• [EXERCISE] Repeat exactly the line that contains "right front paw: (260, 254)" and every line after it, down to the last line of the entries below. Do not include pictures.
___
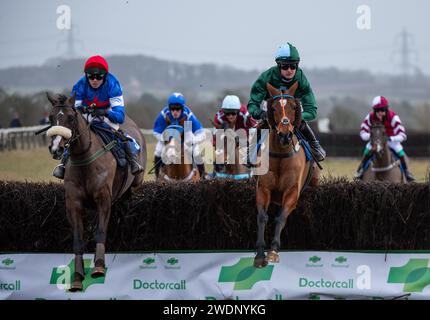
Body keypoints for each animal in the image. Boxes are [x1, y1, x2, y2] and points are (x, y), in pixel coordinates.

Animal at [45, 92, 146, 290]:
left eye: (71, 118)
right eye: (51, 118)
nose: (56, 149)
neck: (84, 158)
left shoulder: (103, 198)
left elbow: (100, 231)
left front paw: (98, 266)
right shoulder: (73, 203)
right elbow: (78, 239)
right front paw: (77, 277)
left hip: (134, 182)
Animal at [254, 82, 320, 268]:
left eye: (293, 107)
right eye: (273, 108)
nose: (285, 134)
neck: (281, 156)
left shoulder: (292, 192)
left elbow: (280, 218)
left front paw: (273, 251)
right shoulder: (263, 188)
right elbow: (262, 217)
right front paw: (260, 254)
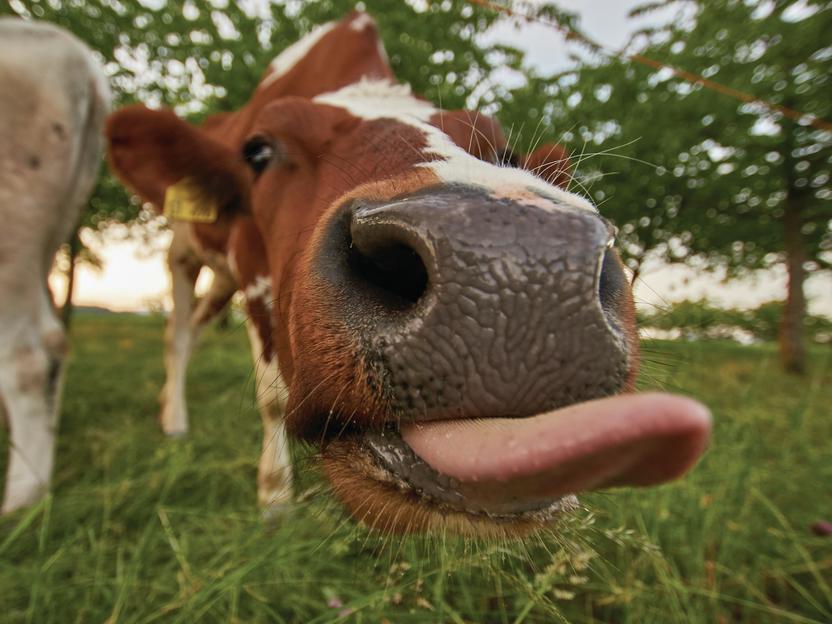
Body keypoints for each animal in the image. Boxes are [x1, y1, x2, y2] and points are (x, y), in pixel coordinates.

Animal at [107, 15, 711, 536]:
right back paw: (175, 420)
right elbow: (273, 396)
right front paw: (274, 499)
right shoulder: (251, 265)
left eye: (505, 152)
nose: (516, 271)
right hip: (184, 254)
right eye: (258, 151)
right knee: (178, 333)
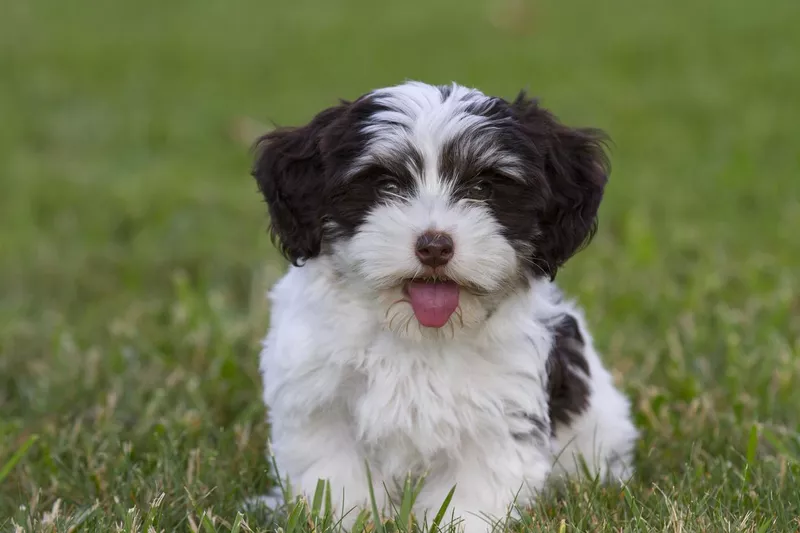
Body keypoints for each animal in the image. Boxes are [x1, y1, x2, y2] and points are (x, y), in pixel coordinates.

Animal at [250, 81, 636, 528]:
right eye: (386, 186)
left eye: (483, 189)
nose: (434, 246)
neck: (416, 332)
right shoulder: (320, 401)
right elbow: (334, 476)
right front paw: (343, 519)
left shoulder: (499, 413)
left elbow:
___
• [SOLUTION FOR THIS TASK]
right front paw: (260, 254)
Body keypoints for each animal in the image. Boxes are [x1, y1, x2, y2] and points are (x, y), in pixel coordinates.

Animal at [107, 15, 711, 536]:
right back paw: (175, 420)
right elbow: (273, 396)
right front paw: (274, 499)
right shoulder: (251, 265)
left eye: (505, 152)
nose: (516, 271)
right hip: (184, 254)
right eye: (258, 151)
right knee: (178, 333)
Body keypoints for each animal in the image. Boxes are [x1, y1, x2, y2] and points are (x, y), in pixel coordinates.

Animal at [250, 81, 636, 528]:
right eye: (386, 186)
left eye: (483, 189)
nose: (434, 246)
neck: (416, 332)
right shoulder: (320, 401)
right elbow: (334, 476)
right front paw: (343, 519)
left shoulder: (499, 413)
left elbow:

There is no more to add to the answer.